The decision favored Duke Energy, Dominion Energy and the NC Public Utilities Commission public staff, which had argued that NC WARN’s financial arrangement was infringing on the utility companies’ regulated monopoly.
Judges Hunter Murphy and Donna Stroud concurred on the ruling; Judge Chris Dillon dissented.
As Policy Watch reported in March during the original court hearing, NC WARN had entered into a “power purchase agreement” with Faith Community Church in Greensboro. The church leases a solar power system from the nonprofit by paying 5 cents a kilowatt hour for solar-generated electricity.
NC WARN stopped selling power to the church while the court weighed its decision.
“In this case, NC WARN was clearly and unlawfully acting as a public utility without following the rules of being a public utility,” said Duke Energy spokesman Randy Wheeless.
Jim Warn, executive director of NC WARN, said third-party financing arrangements such as this one are ‘in the public interest and are in accord with state policy promoting clean, affordable energy.”
The question before the court was whether NC WARN produced electricity for “the public” in doing so for the church. State statute doesn’t allow third parties to sell electricity to the public because it infringes on the regulated monopoly that is in place. However, House Bill 589, recently passed by the legislature, does allow for limited third-party leasing, which had previously been illegal.
Judge Murphy, wrote the majority opinion, stated that if NC WARN were allowed to generate and sell electricity to “cherry-picked nonprofit organizations” in North Carolina, “that activity stands to upset the balance of the marketplace.”

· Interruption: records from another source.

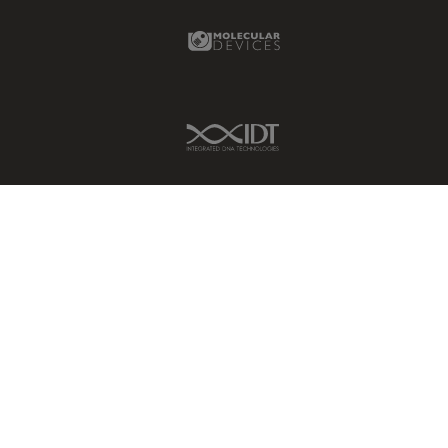
Molecular Devices Link
IDT Link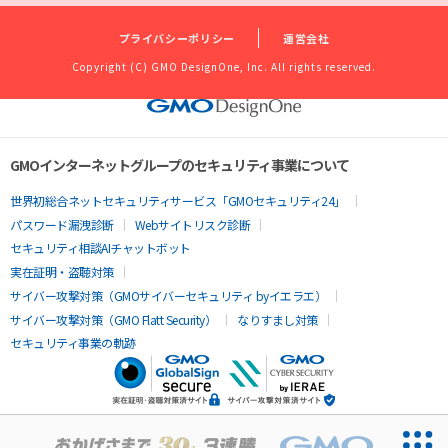
プライバシーポリシー
運営会社
Copyright (C) GMO DesignOne, Inc. All rights reserved.
GMOインターネットグループのセキュリティ事業について
世界初総合ネットセキュリティサービス「GMOセキュリティ24」
パスワード漏洩診断
Webサイトリスク診断
セキュリティ相談AIチャットボット
実在証明・盗聴対策
サイバー攻撃対策（GMOサイバーセキュリティ byイエラエ）
サイバー攻撃対策（GMO Flatt Security）
なりすまし対策
セキュリティ事業の軌跡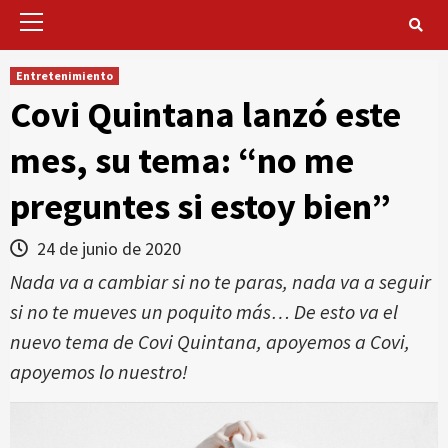
Primary
Menu
Entretenimiento
Covi Quintana lanzó este
mes, su tema: “no me
preguntes si estoy bien”
24 de junio de 2020
Nada va a cambiar si no te paras, nada va a seguir
si no te mueves un poquito más… De esto va el
nuevo tema de Covi Quintana, apoyemos a Covi,
apoyemos lo nuestro!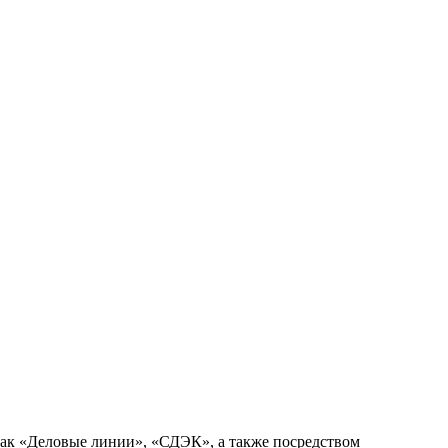
как «Деловые линии», «СДЭК», а также посредством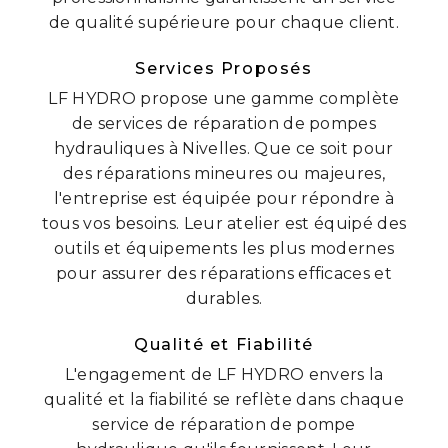
de qualité supérieure pour chaque client.
Services Proposés
LF HYDRO propose une gamme complète
de services de réparation de pompes
hydrauliques à Nivelles. Que ce soit pour
des réparations mineures ou majeures,
l'entreprise est équipée pour répondre à
tous vos besoins. Leur atelier est équipé des
outils et équipements les plus modernes
pour assurer des réparations efficaces et
durables.
Qualité et Fiabilité
L'engagement de LF HYDRO envers la
qualité et la fiabilité se reflète dans chaque
service de réparation de pompe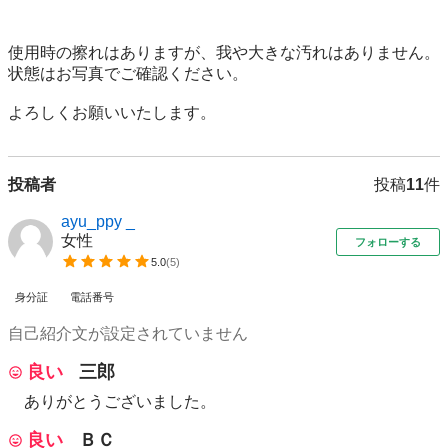
使用時の擦れはありますが、我や大きな汚れはありません。

状態はお写真でご確認ください。

よろしくお願いいたします。
投稿者
投稿
11
件
ayu_ppy _
女性
フォローする
5.0
(
5
)
身分証
電話番号
自己紹介文が設定されていません
良い
三郎
ありがとうございました。
良い
ＢＣ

“Specifically,” Murphy went on, “such a stamp of approval by this court would open the door for other organizations like NC WARN to offer similar arrangements” to other nonprofits or commercial enterprises. That “would jeopardize regulation of the industry itself.”
Judge Dillon, though, disagreed. He wrote that NC WARN wasn’t acting as a public utility because one church doesn’t meet the definition of “public.” Nor does the nonprofit’s financial arrangement of leasing the system — basing it on a kilowatt hour basis rather than a flat monthly rate, Dillon wrote.
He compared the NC WARN arrangement with a hardware store that rented a portable generator based on the power it used rather than only a daily rate.
The NC WARN viewed its appeal as a test case, Warn said, “a challenge to Duke Energy’s blockade against competition from companies that install solar systems on rooftops with little or no up-front cost to the customer. Such financing arrangements have been a key to the growth of rooftop solar in many other states.”
Warn said the organization is “strongly considering” appealing the case to the North Carolina Supreme Court.